DATASET EXCERPTS:
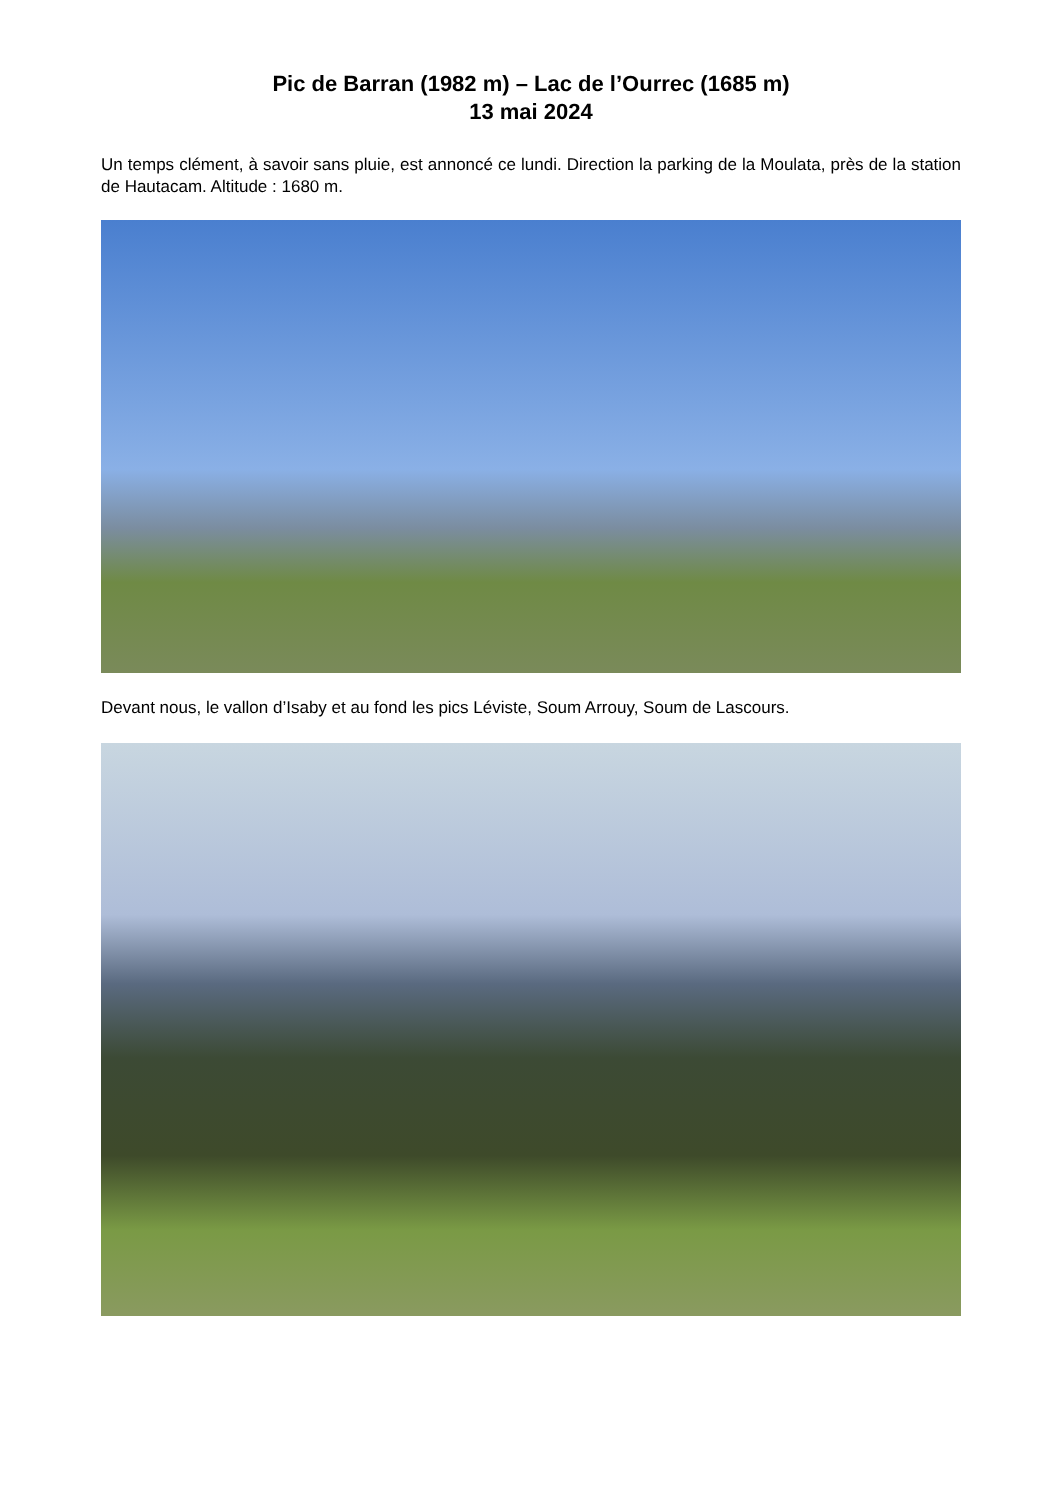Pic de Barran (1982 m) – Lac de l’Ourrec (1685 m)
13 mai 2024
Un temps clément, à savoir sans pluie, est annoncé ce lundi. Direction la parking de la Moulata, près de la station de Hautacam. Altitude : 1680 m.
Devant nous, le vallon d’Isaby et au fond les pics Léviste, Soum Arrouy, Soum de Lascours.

* * *

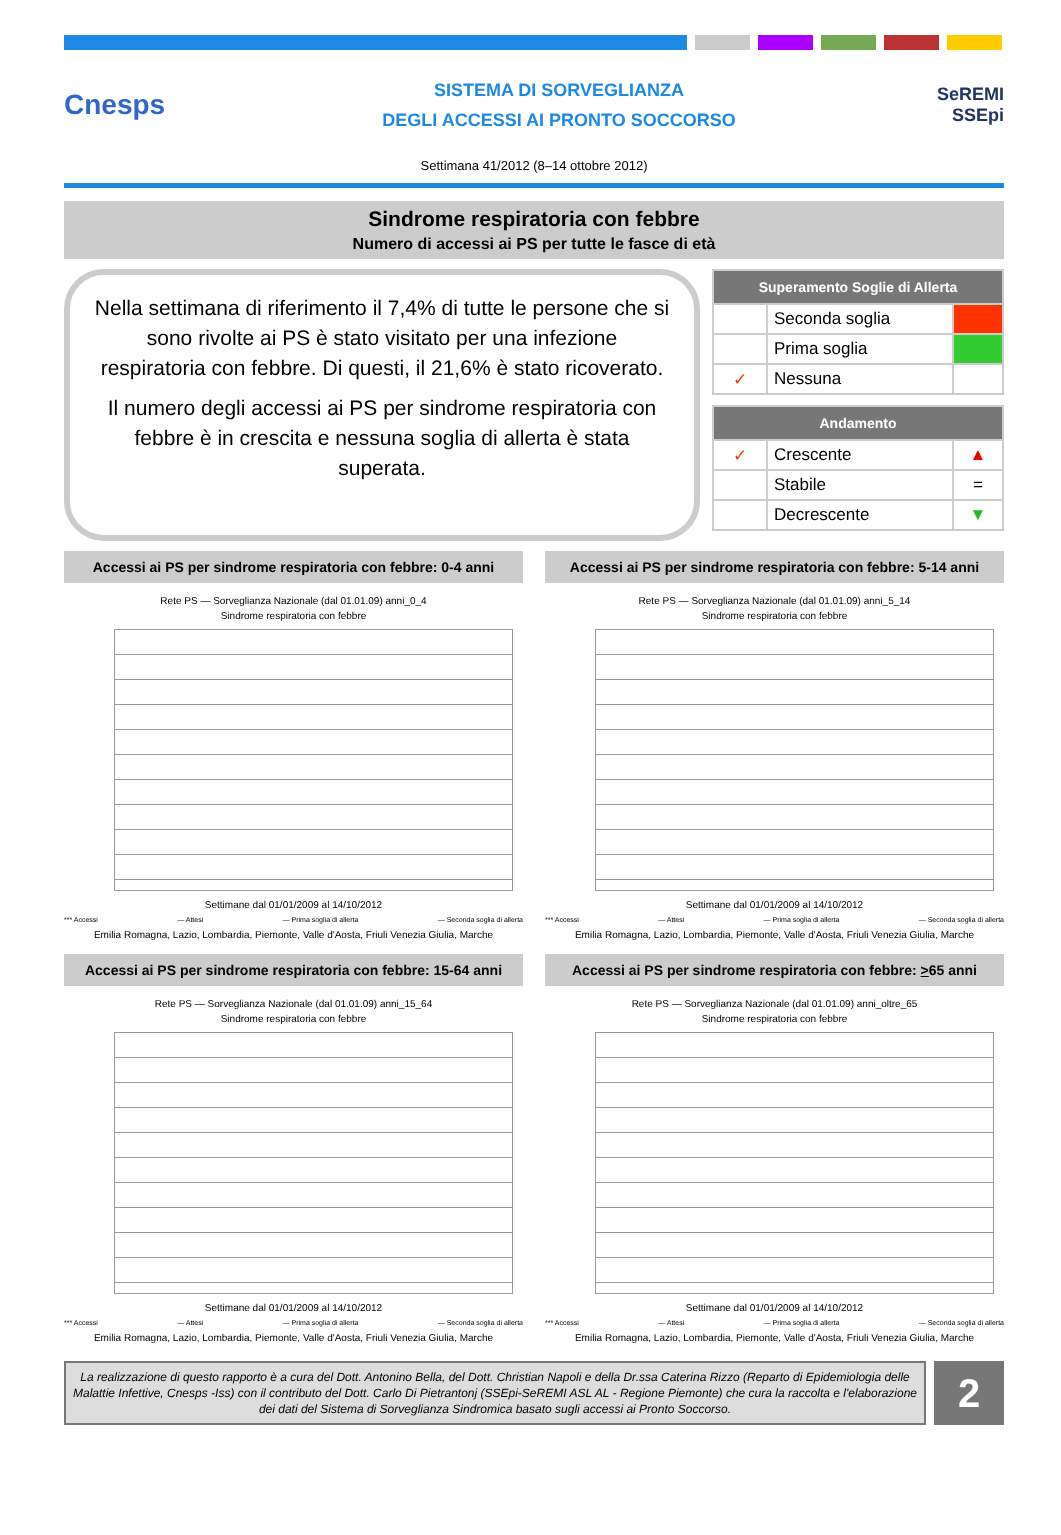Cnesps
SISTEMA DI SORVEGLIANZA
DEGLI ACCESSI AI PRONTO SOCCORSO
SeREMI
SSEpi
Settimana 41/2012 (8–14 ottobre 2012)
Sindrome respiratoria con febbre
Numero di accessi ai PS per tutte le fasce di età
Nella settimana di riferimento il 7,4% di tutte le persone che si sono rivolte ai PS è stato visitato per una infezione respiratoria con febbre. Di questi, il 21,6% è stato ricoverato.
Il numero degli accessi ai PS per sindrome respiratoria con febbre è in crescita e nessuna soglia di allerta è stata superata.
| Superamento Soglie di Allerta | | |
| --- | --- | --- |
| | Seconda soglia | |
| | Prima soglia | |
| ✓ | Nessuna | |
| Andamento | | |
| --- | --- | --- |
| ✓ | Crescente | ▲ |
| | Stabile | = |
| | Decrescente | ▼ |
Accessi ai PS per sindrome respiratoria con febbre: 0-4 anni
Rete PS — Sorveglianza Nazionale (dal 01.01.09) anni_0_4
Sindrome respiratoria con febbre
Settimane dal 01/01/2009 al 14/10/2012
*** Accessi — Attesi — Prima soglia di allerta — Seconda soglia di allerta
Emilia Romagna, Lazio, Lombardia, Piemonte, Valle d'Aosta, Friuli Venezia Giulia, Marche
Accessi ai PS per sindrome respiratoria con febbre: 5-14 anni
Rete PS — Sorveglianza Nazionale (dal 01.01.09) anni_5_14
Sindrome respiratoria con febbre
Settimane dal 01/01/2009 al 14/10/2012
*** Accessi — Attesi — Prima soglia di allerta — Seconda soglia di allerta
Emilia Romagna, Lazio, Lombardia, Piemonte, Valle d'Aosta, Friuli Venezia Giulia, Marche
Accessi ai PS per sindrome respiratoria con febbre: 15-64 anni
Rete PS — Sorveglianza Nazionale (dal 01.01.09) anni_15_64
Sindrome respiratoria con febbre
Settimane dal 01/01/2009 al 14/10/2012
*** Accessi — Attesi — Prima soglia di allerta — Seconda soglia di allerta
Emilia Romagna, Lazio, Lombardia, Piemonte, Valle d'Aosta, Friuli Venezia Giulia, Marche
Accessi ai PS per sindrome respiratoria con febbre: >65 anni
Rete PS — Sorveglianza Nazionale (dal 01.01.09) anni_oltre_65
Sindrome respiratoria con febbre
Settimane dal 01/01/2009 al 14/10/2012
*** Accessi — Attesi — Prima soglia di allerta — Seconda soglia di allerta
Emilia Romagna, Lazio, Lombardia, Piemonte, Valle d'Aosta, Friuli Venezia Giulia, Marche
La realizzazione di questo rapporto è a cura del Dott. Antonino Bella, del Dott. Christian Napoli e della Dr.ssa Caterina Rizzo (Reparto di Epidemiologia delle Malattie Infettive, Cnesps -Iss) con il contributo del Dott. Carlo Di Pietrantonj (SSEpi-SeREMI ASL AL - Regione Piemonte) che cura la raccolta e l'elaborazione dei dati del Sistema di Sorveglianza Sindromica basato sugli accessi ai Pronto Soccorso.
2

YOUR TASK: Count, in the data above, the lines that hold "Nazionale". Return only that count.

ANSWER TO THIS EXERCISE: 4